Susan Futterman has long participated in the Pasadena Arts and Crafts
community with both Pasadena Heritage and the Gamble House. Several
years ago she became captivated with the work of Pasadena printmaker
Frances Gearhart. That led to her co-curating the exhibition, Behold the
Day: The Color Block Prints of Frances Gearhart, and editing the catalogue
by the same name. While researching Gearhart, she discovered an
unfinished, unpublished children’s book, Let’s Play by the Gearharts, which
she brought to life and light through The Book Club of California.
In summer of 2009 she received a Haynes Foundation Research Grant to explore the
women of the Arroyo Culture. Andre Chaves and Susan published their own
edition of The Yellow Wallpaper by Frances Perkins Gilman.

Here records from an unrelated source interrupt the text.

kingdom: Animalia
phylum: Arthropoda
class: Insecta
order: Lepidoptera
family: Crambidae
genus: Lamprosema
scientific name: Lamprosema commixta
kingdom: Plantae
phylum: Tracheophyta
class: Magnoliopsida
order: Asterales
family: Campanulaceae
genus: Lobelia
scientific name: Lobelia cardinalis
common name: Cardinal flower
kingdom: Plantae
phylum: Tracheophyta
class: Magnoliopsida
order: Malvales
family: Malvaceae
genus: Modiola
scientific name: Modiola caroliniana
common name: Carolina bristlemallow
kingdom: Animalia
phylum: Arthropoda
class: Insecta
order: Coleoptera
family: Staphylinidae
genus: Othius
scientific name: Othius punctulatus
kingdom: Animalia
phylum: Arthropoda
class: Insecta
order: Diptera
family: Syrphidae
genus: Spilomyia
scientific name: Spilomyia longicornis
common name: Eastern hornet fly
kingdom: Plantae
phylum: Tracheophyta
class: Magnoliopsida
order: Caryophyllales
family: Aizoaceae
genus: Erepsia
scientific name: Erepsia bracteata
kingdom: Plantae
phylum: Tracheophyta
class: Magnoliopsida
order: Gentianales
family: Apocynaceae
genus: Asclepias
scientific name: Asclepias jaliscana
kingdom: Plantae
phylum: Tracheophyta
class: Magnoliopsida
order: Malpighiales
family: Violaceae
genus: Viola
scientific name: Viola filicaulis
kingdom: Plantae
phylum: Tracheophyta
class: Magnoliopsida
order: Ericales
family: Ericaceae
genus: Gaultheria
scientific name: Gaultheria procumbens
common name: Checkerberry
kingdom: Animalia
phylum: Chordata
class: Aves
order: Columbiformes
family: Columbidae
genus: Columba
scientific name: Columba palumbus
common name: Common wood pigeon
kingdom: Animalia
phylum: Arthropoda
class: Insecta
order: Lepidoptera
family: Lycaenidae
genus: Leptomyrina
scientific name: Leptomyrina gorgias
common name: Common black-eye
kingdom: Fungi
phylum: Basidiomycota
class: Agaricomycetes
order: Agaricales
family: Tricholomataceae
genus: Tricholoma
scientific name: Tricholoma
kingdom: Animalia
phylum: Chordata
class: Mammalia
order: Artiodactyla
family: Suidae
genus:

For American Bungalow she has written three articles: “Pioneer
Printmakers: Four Women Visionaries of the American Arts and Crafts
Era”, “Kindred Spirts: Friendships forged around Passions for Arts and
Crafts Ideals,” “Gustave Bauman’s America.” While living in Italy, her travels became the
basis of the Style 1900 article“The Pursuit of Liberty: In Search of Italy’s Art Nouveau.”
She curated a second curated ground breaking exhibit at Pasadena Museum of
California encompassing all the California work of Gustave Bauman with
the accompanying brochure “Gustave Bauman in California.”
Currently she is working another Pasadena artist Harold
Lukens Doolittle (1883-1974) who specialized in aquatints and
etchings to capture the California landscape. She has been honored
to speak at the Grove Park Arts and Crafts Conference on two
occasions and has received a Grove Park research grants.